▶ [How to complete this task] Could you copy every record below exactly, leaving out the pictures?

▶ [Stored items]
____
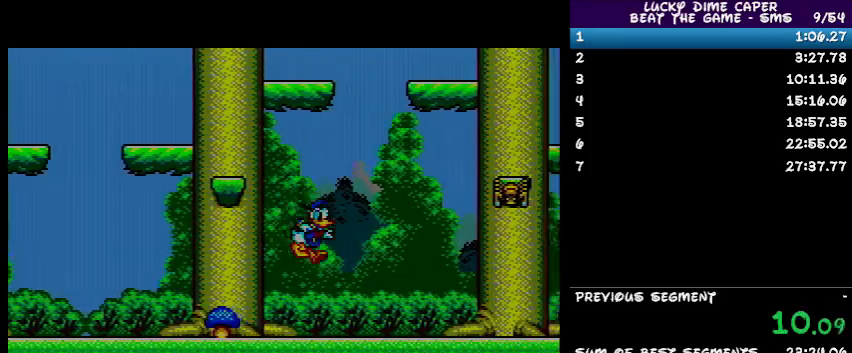
{"buttons": ["DPAD_RIGHT"], "events": []}
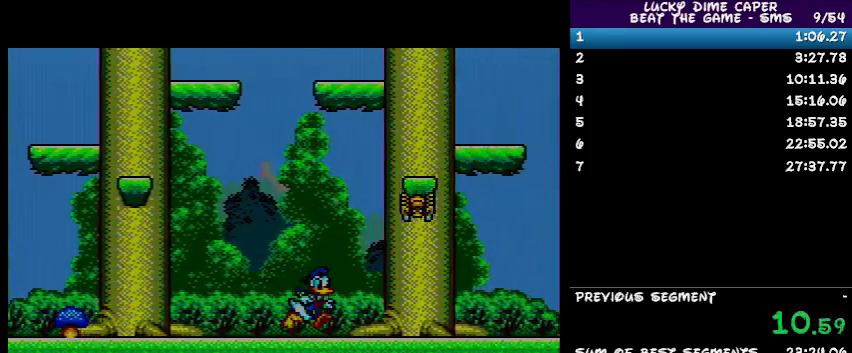
{"buttons": ["DPAD_RIGHT"], "events": []}
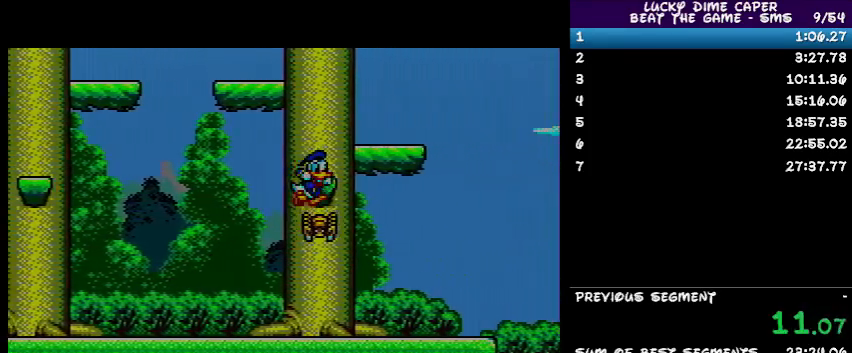
{"buttons": ["DPAD_RIGHT"], "events": []}
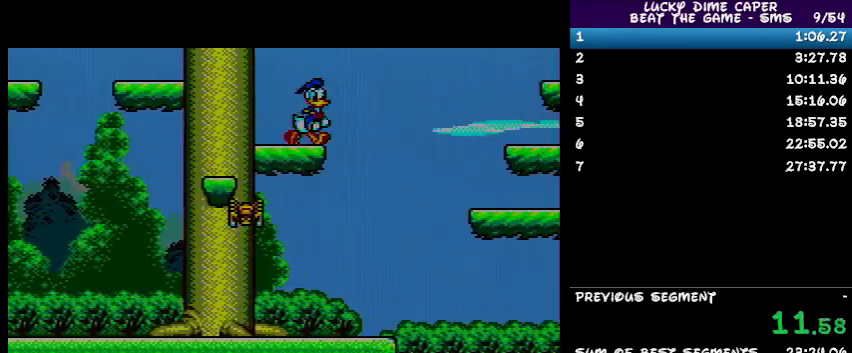
{"buttons": ["DPAD_RIGHT"], "events": []}
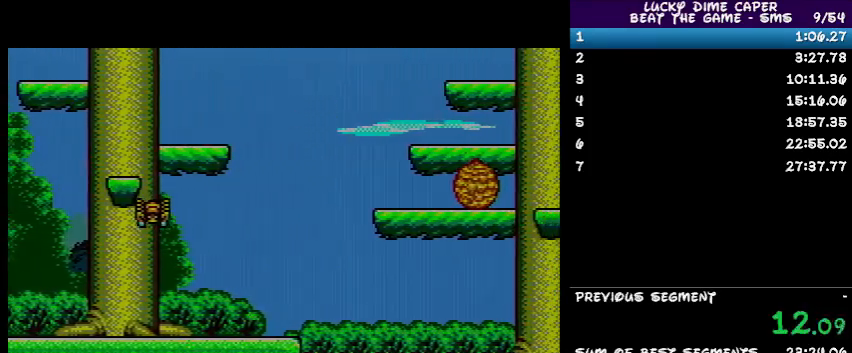
{"buttons": ["DPAD_RIGHT"], "events": []}
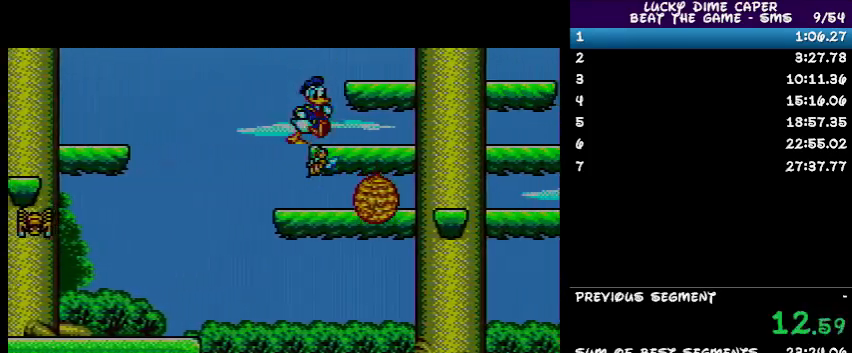
{"buttons": ["DPAD_RIGHT"], "events": []}
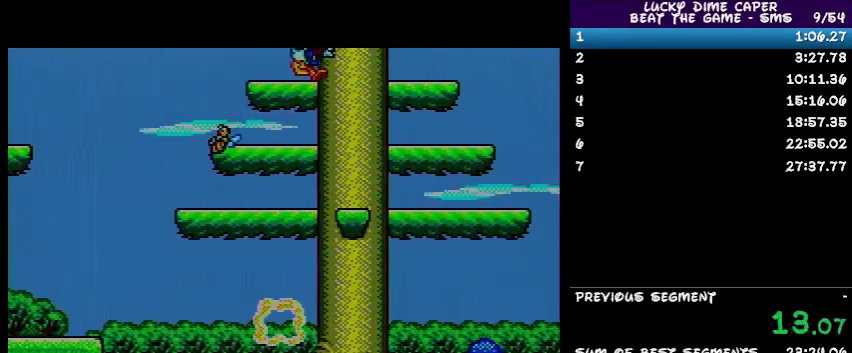
{"buttons": ["DPAD_RIGHT"], "events": []}
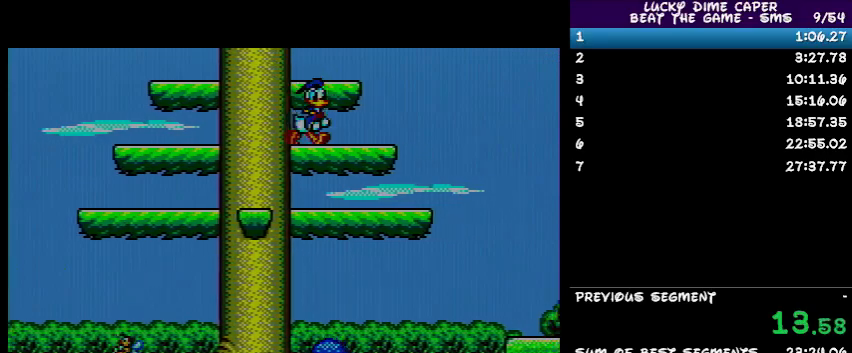
{"buttons": ["DPAD_RIGHT"], "events": []}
____
▶ [Written answer]
{"buttons": ["DPAD_RIGHT"], "events": []}
{"buttons": ["DPAD_RIGHT"], "events": []}
{"buttons": ["DPAD_RIGHT"], "events": []}
{"buttons": ["DPAD_RIGHT"], "events": []}
{"buttons": ["DPAD_RIGHT"], "events": []}
{"buttons": ["DPAD_RIGHT"], "events": []}
{"buttons": ["DPAD_RIGHT"], "events": []}
{"buttons": ["DPAD_RIGHT"], "events": []}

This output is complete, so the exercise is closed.